● Exercise goal:
Whatever lies between the line with "14: 70 -> 40" and the end of the data, both included, must be copied exactly and without pictures.

- - - - - - -

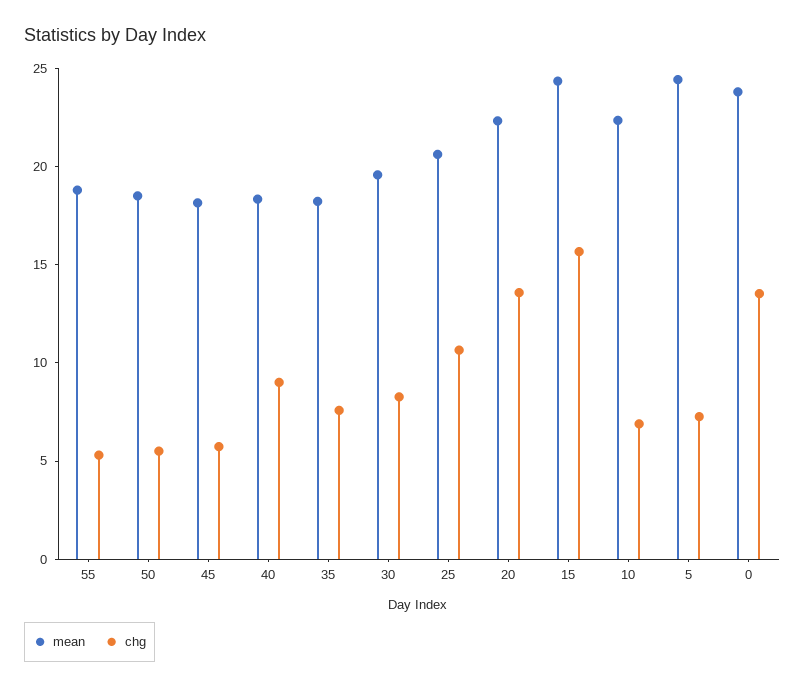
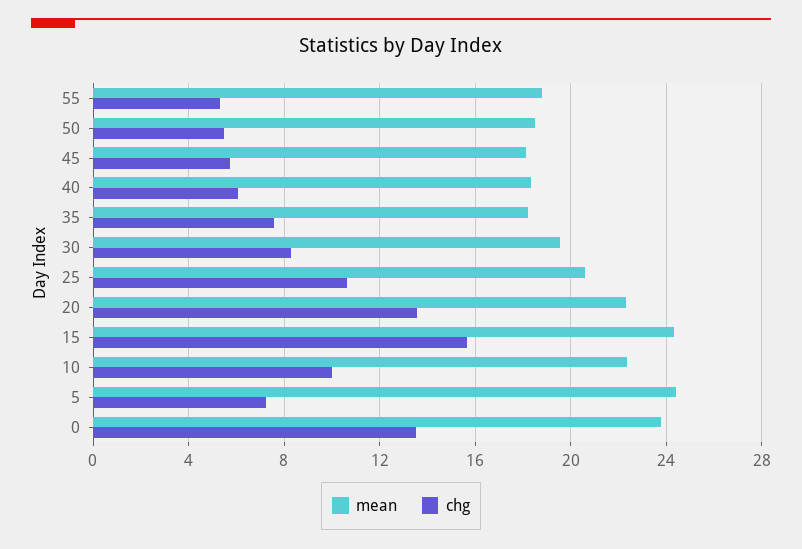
chg, 40: 9 -> 6
chg, 10: 7 -> 10

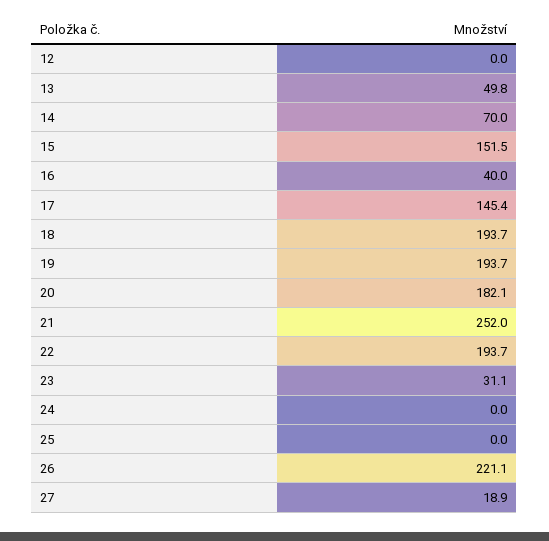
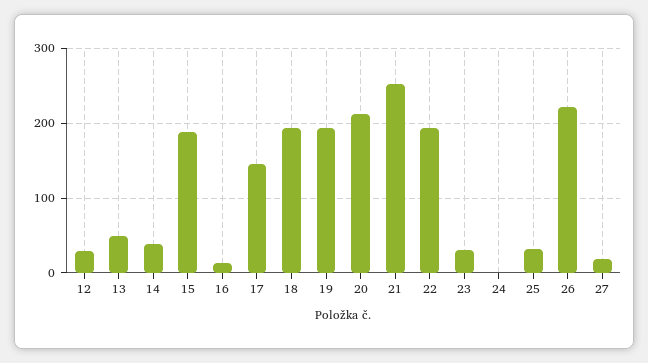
12: 0 -> 30
14: 70 -> 40
15: 151.5 -> 190
16: 40 -> 10
20: 182.1 -> 210
25: 0 -> 30

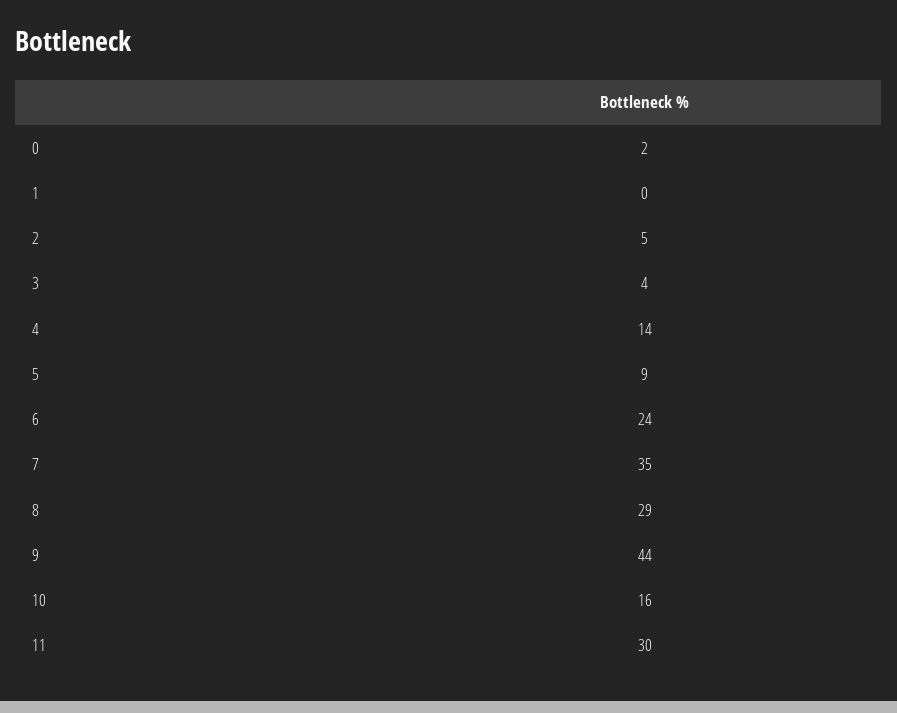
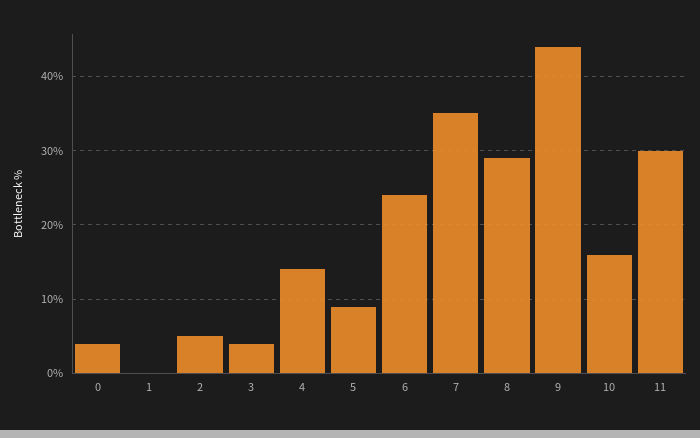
0: 2 -> 4

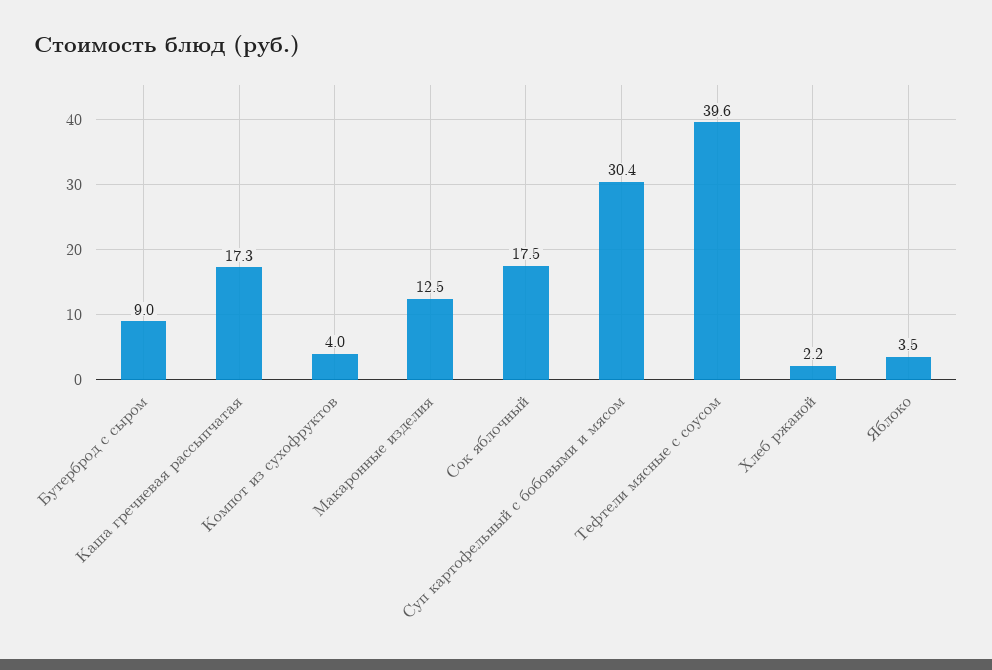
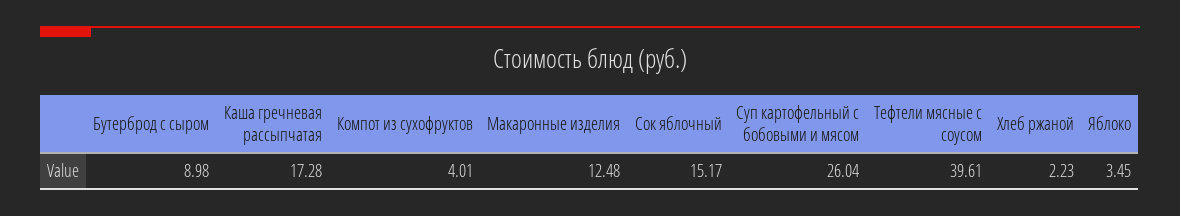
Сок яблочный: 17.5 -> 15.17
Суп картофельный с бобовыми и мясом: 30.4 -> 26.04

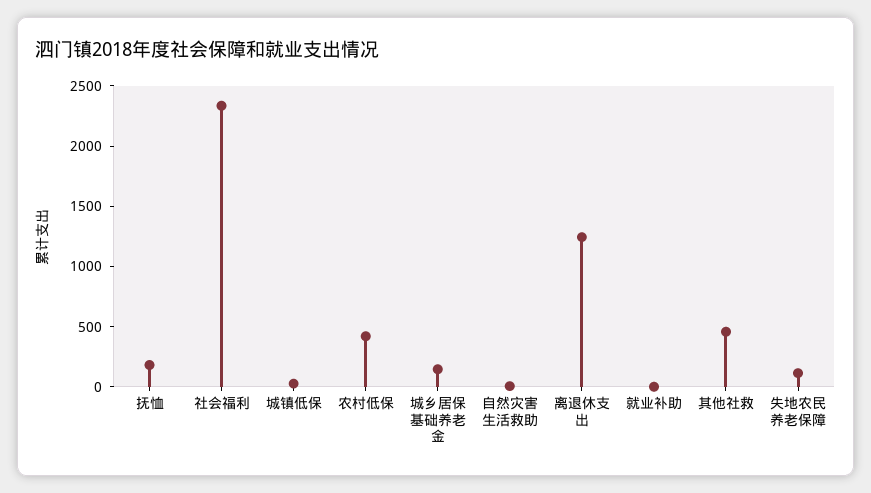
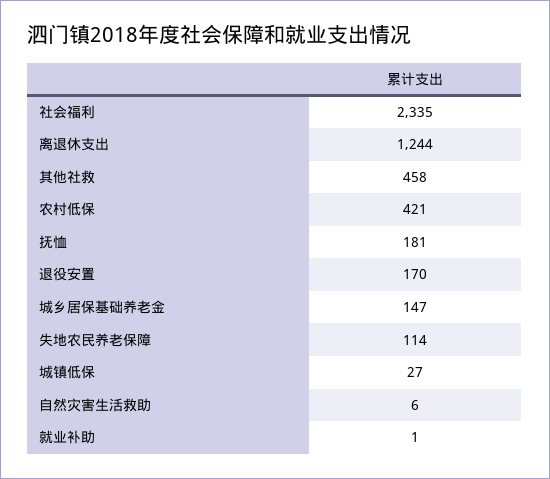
退役安置: none -> 170

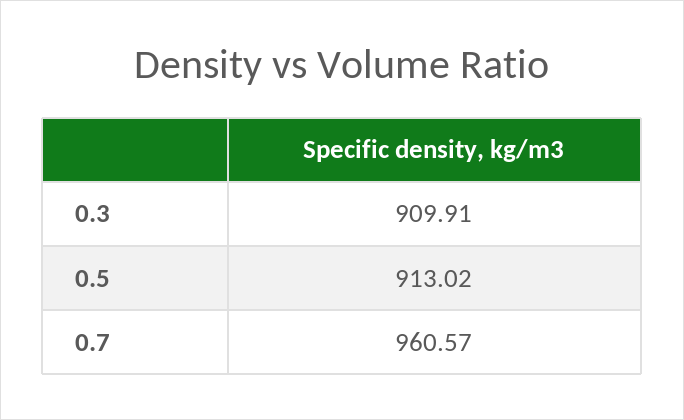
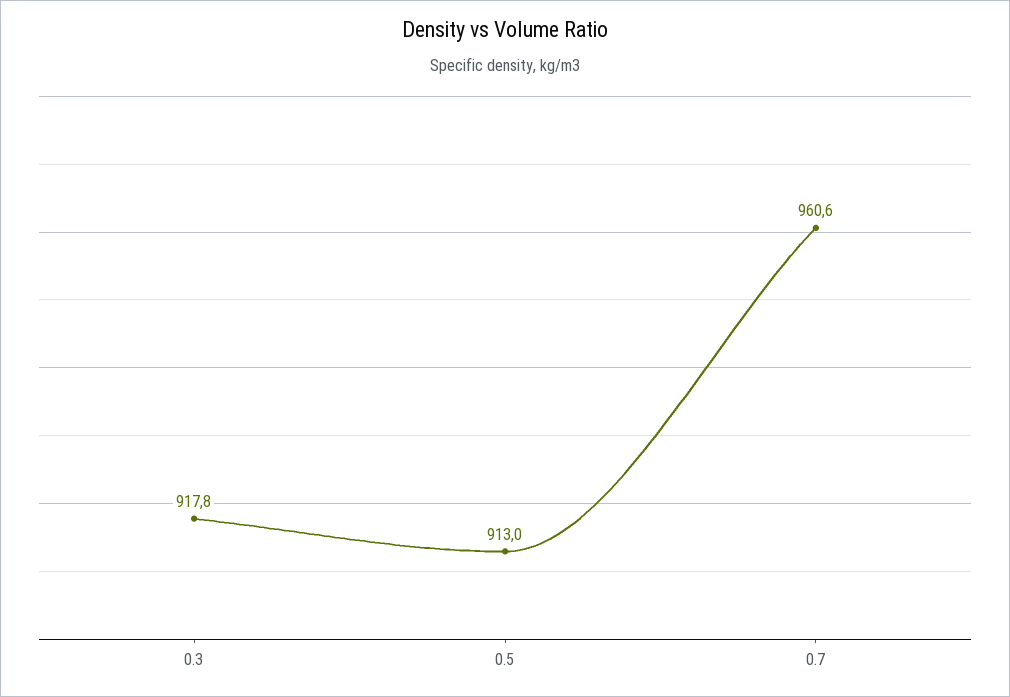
0.3: 909.91 -> 917.8

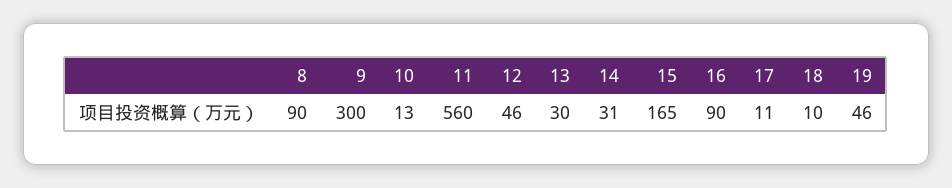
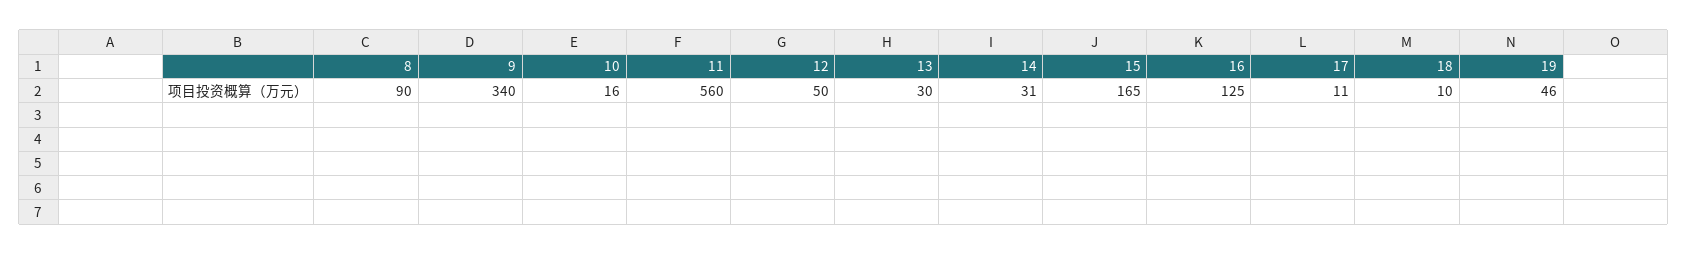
9: 300 -> 340
10: 13 -> 16
12: 46 -> 50
16: 90 -> 125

- - - - - - -

● Solution for this task:
14: 70 -> 40
15: 151.5 -> 190
16: 40 -> 10
20: 182.1 -> 210
25: 0 -> 30

0: 2 -> 4

Сок яблочный: 17.5 -> 15.17
Суп картофельный с бобовыми и мясом: 30.4 -> 26.04

退役安置: none -> 170

0.3: 909.91 -> 917.8

9: 300 -> 340
10: 13 -> 16
12: 46 -> 50
16: 90 -> 125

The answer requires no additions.